Circuit design data:

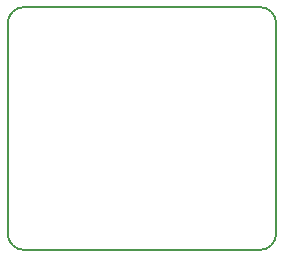
<source format=gm1>
G04 #@! TF.FileFunction,Profile,NP*
%FSLAX46Y46*%
G04 Gerber Fmt 4.6, Leading zero omitted, Abs format (unit mm)*
G04 Created by KiCad (PCBNEW 4.0.7) date 08/19/18 18:09:51*
%MOMM*%
%LPD*%
G01*
G04 APERTURE LIST*
%ADD10C,0.100000*%
%ADD11C,0.150000*%
G04 APERTURE END LIST*
D10*
D11*
X147701000Y-98044000D02*
X147701000Y-115824000D01*
X169037000Y-96647000D02*
X149098000Y-96647000D01*
X170434000Y-115824000D02*
X170434000Y-98044000D01*
X149098000Y-117221000D02*
X169037000Y-117221000D01*
X147701000Y-115824000D02*
G75*
G03X149098000Y-117221000I1397000J0D01*
G01*
X149098000Y-96647000D02*
G75*
G03X147701000Y-98044000I0J-1397000D01*
G01*
X170434000Y-98044000D02*
G75*
G03X169037000Y-96647000I-1397000J0D01*
G01*
X169037000Y-117221000D02*
G75*
G03X170434000Y-115824000I0J1397000D01*
G01*
M02*

</source>
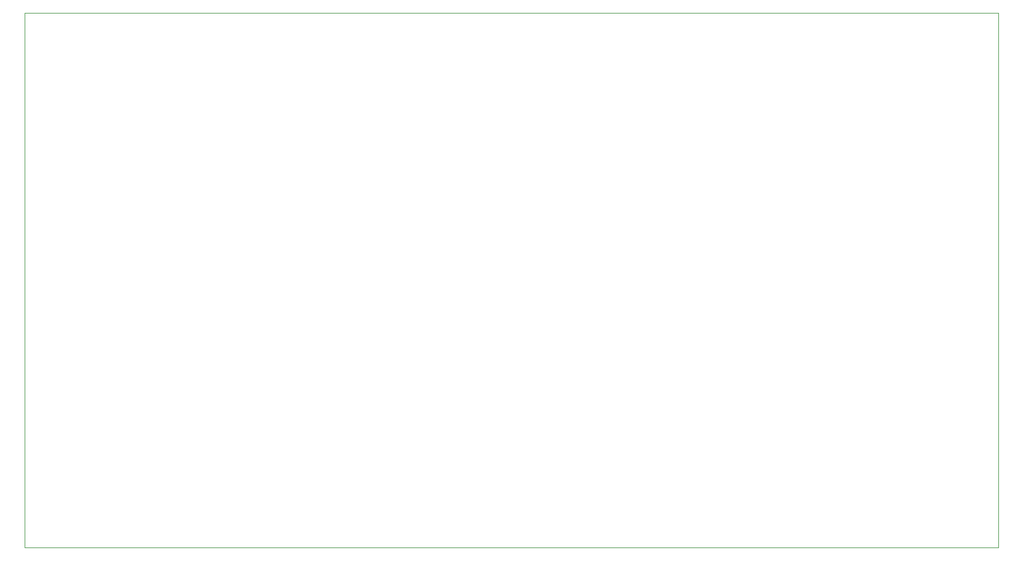
<source format=gbr>
%TF.GenerationSoftware,KiCad,Pcbnew,8.0.8*%
%TF.CreationDate,2025-07-02T05:08:30+01:00*%
%TF.ProjectId,Solder,536f6c64-6572-42e6-9b69-6361645f7063,rev?*%
%TF.SameCoordinates,Original*%
%TF.FileFunction,Profile,NP*%
%FSLAX46Y46*%
G04 Gerber Fmt 4.6, Leading zero omitted, Abs format (unit mm)*
G04 Created by KiCad (PCBNEW 8.0.8) date 2025-07-02 05:08:30*
%MOMM*%
%LPD*%
G01*
G04 APERTURE LIST*
%TA.AperFunction,Profile*%
%ADD10C,0.050000*%
%TD*%
G04 APERTURE END LIST*
D10*
X17500000Y-53000000D02*
X158000000Y-53000000D01*
X158000000Y-130000000D01*
X17500000Y-130000000D01*
X17500000Y-53000000D01*
M02*

</source>
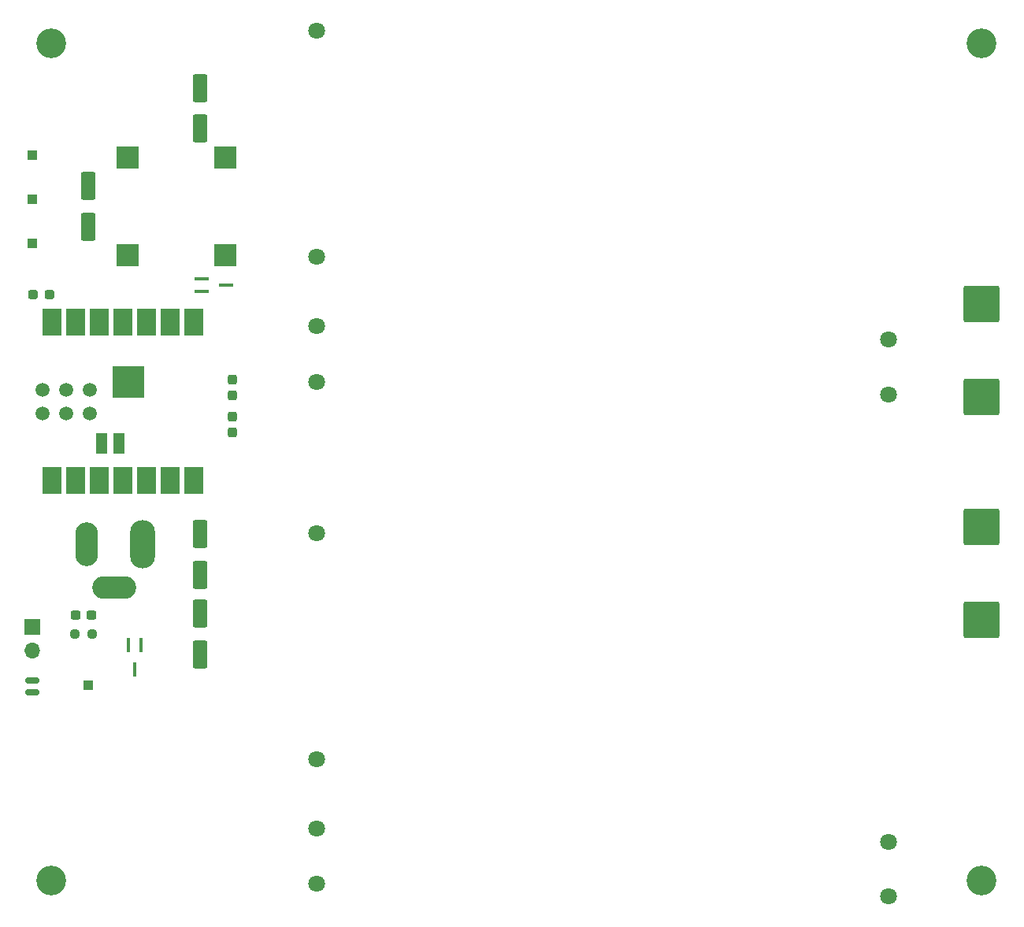
<source format=gts>
G04 #@! TF.GenerationSoftware,KiCad,Pcbnew,7.0.7*
G04 #@! TF.CreationDate,2024-01-03T18:51:49-05:00*
G04 #@! TF.ProjectId,sunlight_pcb,73756e6c-6967-4687-945f-7063622e6b69,rev?*
G04 #@! TF.SameCoordinates,Original*
G04 #@! TF.FileFunction,Soldermask,Top*
G04 #@! TF.FilePolarity,Negative*
%FSLAX46Y46*%
G04 Gerber Fmt 4.6, Leading zero omitted, Abs format (unit mm)*
G04 Created by KiCad (PCBNEW 7.0.7) date 2024-01-03 18:51:49*
%MOMM*%
%LPD*%
G01*
G04 APERTURE LIST*
G04 Aperture macros list*
%AMRoundRect*
0 Rectangle with rounded corners*
0 $1 Rounding radius*
0 $2 $3 $4 $5 $6 $7 $8 $9 X,Y pos of 4 corners*
0 Add a 4 corners polygon primitive as box body*
4,1,4,$2,$3,$4,$5,$6,$7,$8,$9,$2,$3,0*
0 Add four circle primitives for the rounded corners*
1,1,$1+$1,$2,$3*
1,1,$1+$1,$4,$5*
1,1,$1+$1,$6,$7*
1,1,$1+$1,$8,$9*
0 Add four rect primitives between the rounded corners*
20,1,$1+$1,$2,$3,$4,$5,0*
20,1,$1+$1,$4,$5,$6,$7,0*
20,1,$1+$1,$6,$7,$8,$9,0*
20,1,$1+$1,$8,$9,$2,$3,0*%
G04 Aperture macros list end*
%ADD10C,3.200000*%
%ADD11RoundRect,0.250002X-1.699998X-1.699998X1.699998X-1.699998X1.699998X1.699998X-1.699998X1.699998X0*%
%ADD12RoundRect,0.250002X1.699998X1.699998X-1.699998X1.699998X-1.699998X-1.699998X1.699998X-1.699998X0*%
%ADD13RoundRect,0.150000X-0.600000X-0.150000X0.600000X-0.150000X0.600000X0.150000X-0.600000X0.150000X0*%
%ADD14RoundRect,0.250000X-0.550000X1.250000X-0.550000X-1.250000X0.550000X-1.250000X0.550000X1.250000X0*%
%ADD15C,1.803400*%
%ADD16O,1.700000X1.700000*%
%ADD17R,1.700000X1.700000*%
%ADD18RoundRect,0.237500X-0.237500X0.287500X-0.237500X-0.287500X0.237500X-0.287500X0.237500X0.287500X0*%
%ADD19RoundRect,0.237500X0.250000X0.237500X-0.250000X0.237500X-0.250000X-0.237500X0.250000X-0.237500X0*%
%ADD20R,1.000000X1.000000*%
%ADD21RoundRect,0.237500X0.237500X-0.287500X0.237500X0.287500X-0.237500X0.287500X-0.237500X-0.287500X0*%
%ADD22RoundRect,0.237500X0.287500X0.237500X-0.287500X0.237500X-0.287500X-0.237500X0.287500X-0.237500X0*%
%ADD23O,4.704000X2.454000*%
%ADD24O,2.454000X4.704000*%
%ADD25O,2.704000X5.204000*%
%ADD26R,2.489200X2.489200*%
%ADD27RoundRect,0.237500X-0.300000X-0.237500X0.300000X-0.237500X0.300000X0.237500X-0.300000X0.237500X0*%
%ADD28R,0.450000X1.500000*%
%ADD29R,1.500000X0.450000*%
%ADD30R,3.500000X3.500000*%
%ADD31R,1.300000X2.300000*%
%ADD32C,1.500000*%
%ADD33R,2.000000X3.000000*%
G04 APERTURE END LIST*
D10*
X86500000Y-45000000D03*
X86500000Y-135000000D03*
X186500000Y-135000000D03*
X186500000Y-45000000D03*
D11*
X186500000Y-107000000D03*
X186500000Y-97000000D03*
D12*
X186500000Y-83000000D03*
X186500000Y-73000000D03*
D13*
X84500000Y-114770000D03*
X84500000Y-113500000D03*
D14*
X90500000Y-60300000D03*
X90500000Y-64700000D03*
D15*
X176499997Y-130835101D03*
X176499997Y-136735101D03*
X115099997Y-135385101D03*
X115099997Y-129385101D03*
X115099997Y-121935100D03*
X115099997Y-97635101D03*
D14*
X102500000Y-97800000D03*
X102500000Y-102200000D03*
D16*
X84500000Y-110265000D03*
D17*
X84500000Y-107725000D03*
D18*
X106000000Y-86875000D03*
X106000000Y-85125000D03*
D19*
X90912500Y-108500000D03*
X89087500Y-108500000D03*
D20*
X84500000Y-61750000D03*
D21*
X106000000Y-81125000D03*
X106000000Y-82875000D03*
D14*
X102500000Y-106300000D03*
X102500000Y-110700000D03*
D22*
X86375000Y-72000000D03*
X84625000Y-72000000D03*
D23*
X93312500Y-103525000D03*
D24*
X90312500Y-98825000D03*
D25*
X96312500Y-98825000D03*
D20*
X84500000Y-66500000D03*
X84500000Y-57000000D03*
D15*
X176499997Y-76835101D03*
X176499997Y-82735101D03*
X115099997Y-81385101D03*
X115099997Y-75385101D03*
X115099997Y-67935100D03*
X115099997Y-43635101D03*
D14*
X102500000Y-54200000D03*
X102500000Y-49800000D03*
D26*
X105250000Y-67750000D03*
X105250000Y-57250000D03*
X94750000Y-57250000D03*
X94750000Y-67750000D03*
D20*
X90500000Y-114000000D03*
D27*
X90862500Y-106500000D03*
X89137500Y-106500000D03*
D28*
X95500000Y-112330000D03*
X94850000Y-109670000D03*
X96150000Y-109670000D03*
D29*
X105330000Y-71000000D03*
X102670000Y-71650000D03*
X102670000Y-70350000D03*
D30*
X94812015Y-81400000D03*
D31*
X93812015Y-88000000D03*
X91912015Y-88000000D03*
D32*
X90712015Y-82230000D03*
X90712015Y-84770000D03*
X88172015Y-82230000D03*
X88172015Y-84770000D03*
X85632015Y-82230000D03*
X85632015Y-84770000D03*
D33*
X86592015Y-75000000D03*
X89132015Y-75000000D03*
X91672015Y-75000000D03*
X94212015Y-75000000D03*
X96752015Y-75000000D03*
X99292015Y-75000000D03*
X101832015Y-75000000D03*
X101832015Y-92000000D03*
X99292015Y-92000000D03*
X96752015Y-92000000D03*
X94212015Y-92000000D03*
X91672015Y-92000000D03*
X89132015Y-92000000D03*
X86592015Y-92000000D03*
M02*

</source>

▶ [WORK ITEM]: Look above for the line containing "X94812015Y-81400000D03*". Return it and each line after it exactly, through the last line, and nothing more.

▶ [COMPLETED EXERCISE]:
X94812015Y-81400000D03*
D31*
X93812015Y-88000000D03*
X91912015Y-88000000D03*
D32*
X90712015Y-82230000D03*
X90712015Y-84770000D03*
X88172015Y-82230000D03*
X88172015Y-84770000D03*
X85632015Y-82230000D03*
X85632015Y-84770000D03*
D33*
X86592015Y-75000000D03*
X89132015Y-75000000D03*
X91672015Y-75000000D03*
X94212015Y-75000000D03*
X96752015Y-75000000D03*
X99292015Y-75000000D03*
X101832015Y-75000000D03*
X101832015Y-92000000D03*
X99292015Y-92000000D03*
X96752015Y-92000000D03*
X94212015Y-92000000D03*
X91672015Y-92000000D03*
X89132015Y-92000000D03*
X86592015Y-92000000D03*
M02*

</source>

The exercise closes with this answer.